## [Directions]
Write out each line of the entries below that holds the word "backspace".
::: Materials provided
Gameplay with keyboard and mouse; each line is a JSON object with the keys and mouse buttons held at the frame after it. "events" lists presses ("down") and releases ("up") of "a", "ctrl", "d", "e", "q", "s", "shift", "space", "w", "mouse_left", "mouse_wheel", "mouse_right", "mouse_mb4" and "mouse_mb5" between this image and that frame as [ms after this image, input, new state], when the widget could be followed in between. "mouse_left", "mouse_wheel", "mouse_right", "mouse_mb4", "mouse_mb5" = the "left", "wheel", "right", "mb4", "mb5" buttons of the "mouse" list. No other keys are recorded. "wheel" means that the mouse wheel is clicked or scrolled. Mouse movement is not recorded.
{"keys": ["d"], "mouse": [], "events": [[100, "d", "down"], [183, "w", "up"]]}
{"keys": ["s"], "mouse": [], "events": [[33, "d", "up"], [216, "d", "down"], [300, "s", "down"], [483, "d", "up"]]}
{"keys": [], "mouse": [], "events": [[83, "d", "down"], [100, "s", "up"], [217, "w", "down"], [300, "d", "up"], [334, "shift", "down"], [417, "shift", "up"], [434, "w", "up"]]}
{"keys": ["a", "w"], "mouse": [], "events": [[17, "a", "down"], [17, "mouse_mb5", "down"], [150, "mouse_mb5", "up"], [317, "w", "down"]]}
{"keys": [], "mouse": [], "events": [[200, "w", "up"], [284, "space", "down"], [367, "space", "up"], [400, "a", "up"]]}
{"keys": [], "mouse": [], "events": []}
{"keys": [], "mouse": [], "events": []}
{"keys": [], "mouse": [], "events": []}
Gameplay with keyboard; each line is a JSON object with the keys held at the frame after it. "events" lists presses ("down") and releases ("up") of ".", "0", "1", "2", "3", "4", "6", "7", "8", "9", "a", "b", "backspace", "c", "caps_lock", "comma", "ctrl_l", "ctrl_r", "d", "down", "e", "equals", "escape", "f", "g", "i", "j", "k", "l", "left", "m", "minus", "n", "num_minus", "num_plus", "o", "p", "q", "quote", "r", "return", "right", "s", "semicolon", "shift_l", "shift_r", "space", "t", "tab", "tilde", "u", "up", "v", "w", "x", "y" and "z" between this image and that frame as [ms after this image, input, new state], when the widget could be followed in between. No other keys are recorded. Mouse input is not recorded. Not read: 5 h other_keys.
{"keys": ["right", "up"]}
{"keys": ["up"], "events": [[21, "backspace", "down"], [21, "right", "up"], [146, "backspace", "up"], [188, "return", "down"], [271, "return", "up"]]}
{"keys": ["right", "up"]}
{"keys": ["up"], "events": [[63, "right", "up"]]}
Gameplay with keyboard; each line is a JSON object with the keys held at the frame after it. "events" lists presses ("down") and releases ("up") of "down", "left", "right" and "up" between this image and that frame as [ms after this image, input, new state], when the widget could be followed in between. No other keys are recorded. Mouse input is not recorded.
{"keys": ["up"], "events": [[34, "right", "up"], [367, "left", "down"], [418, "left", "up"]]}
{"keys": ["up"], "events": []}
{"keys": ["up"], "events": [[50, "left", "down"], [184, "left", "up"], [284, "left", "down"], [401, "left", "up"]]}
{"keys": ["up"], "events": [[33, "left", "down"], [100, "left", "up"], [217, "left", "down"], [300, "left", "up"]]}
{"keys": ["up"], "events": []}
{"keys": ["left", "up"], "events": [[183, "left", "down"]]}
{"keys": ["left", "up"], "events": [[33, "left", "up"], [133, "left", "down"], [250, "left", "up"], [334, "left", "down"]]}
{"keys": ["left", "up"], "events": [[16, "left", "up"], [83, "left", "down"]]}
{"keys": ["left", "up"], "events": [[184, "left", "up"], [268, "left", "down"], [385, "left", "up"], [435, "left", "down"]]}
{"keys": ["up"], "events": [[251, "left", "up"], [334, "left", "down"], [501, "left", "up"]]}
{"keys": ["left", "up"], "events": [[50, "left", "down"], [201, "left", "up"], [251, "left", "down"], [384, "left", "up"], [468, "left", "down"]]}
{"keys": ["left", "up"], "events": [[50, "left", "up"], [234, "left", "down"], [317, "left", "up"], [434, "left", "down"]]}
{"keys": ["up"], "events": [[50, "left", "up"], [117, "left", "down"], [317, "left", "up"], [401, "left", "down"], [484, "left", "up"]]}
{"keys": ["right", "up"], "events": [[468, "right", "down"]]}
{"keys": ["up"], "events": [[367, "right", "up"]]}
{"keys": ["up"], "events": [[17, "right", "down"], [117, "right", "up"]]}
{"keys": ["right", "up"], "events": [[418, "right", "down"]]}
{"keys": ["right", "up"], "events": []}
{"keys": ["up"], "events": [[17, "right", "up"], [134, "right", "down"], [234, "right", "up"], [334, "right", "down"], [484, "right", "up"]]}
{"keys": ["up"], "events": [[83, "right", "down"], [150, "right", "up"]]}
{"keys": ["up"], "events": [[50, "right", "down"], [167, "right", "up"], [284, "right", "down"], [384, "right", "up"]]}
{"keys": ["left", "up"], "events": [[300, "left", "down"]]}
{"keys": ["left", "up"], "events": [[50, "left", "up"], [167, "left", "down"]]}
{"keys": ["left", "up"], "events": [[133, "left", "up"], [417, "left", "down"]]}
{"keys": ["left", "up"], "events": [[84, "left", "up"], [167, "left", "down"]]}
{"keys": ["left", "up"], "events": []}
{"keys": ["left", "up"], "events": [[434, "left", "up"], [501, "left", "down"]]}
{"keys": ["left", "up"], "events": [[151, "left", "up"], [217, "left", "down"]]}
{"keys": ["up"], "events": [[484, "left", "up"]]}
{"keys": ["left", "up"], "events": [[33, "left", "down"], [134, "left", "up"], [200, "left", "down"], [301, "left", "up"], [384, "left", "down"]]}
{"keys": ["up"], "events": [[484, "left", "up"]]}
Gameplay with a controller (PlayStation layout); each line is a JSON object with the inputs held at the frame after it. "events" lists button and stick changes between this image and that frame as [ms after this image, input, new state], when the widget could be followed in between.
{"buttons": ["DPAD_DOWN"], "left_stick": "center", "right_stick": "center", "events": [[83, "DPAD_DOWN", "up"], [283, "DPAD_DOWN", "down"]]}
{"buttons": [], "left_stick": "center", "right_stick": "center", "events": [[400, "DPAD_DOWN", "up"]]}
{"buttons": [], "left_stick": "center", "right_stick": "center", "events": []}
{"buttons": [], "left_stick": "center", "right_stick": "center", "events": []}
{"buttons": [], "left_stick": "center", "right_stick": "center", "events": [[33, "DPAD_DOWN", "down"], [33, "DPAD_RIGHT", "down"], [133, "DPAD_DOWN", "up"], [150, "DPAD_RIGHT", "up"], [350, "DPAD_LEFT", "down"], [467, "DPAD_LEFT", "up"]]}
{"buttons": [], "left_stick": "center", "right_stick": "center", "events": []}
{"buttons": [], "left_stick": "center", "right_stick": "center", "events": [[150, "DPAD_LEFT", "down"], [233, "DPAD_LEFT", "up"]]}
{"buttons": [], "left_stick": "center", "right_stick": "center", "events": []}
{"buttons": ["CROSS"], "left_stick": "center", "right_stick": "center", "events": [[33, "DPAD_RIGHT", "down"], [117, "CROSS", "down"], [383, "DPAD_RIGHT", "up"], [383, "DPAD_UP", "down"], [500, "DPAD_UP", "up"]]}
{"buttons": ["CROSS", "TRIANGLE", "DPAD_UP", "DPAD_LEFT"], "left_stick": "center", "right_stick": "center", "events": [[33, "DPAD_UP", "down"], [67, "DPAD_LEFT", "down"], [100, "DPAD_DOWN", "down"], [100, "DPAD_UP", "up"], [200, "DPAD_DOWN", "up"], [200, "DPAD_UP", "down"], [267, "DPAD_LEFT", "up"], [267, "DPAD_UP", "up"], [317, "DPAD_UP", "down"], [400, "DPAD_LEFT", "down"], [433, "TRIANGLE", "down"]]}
::::::
## [Expected answer]
Gameplay with keyboard; each line is a JSON object with the keys held at the frame after it. "events" lists presses ("down") and releases ("up") of ".", "0", "1", "2", "3", "4", "6", "7", "8", "9", "a", "b", "backspace", "c", "caps_lock", "comma", "ctrl_l", "ctrl_r", "d", "down", "e", "equals", "escape", "f", "g", "i", "j", "k", "l", "left", "m", "minus", "n", "num_minus", "num_plus", "o", "p", "q", "quote", "r", "return", "right", "s", "semicolon", "shift_l", "shift_r", "space", "t", "tab", "tilde", "u", "up", "v", "w", "x", "y" and "z" between this image and that frame as [ms after this image, input, new state], when the widget could be followed in between. No other keys are recorded. Mouse input is not recorded. Not read: 5 h other_keys.
{"keys": ["up"], "events": [[21, "backspace", "down"], [21, "right", "up"], [146, "backspace", "up"], [188, "return", "down"], [271, "return", "up"]]}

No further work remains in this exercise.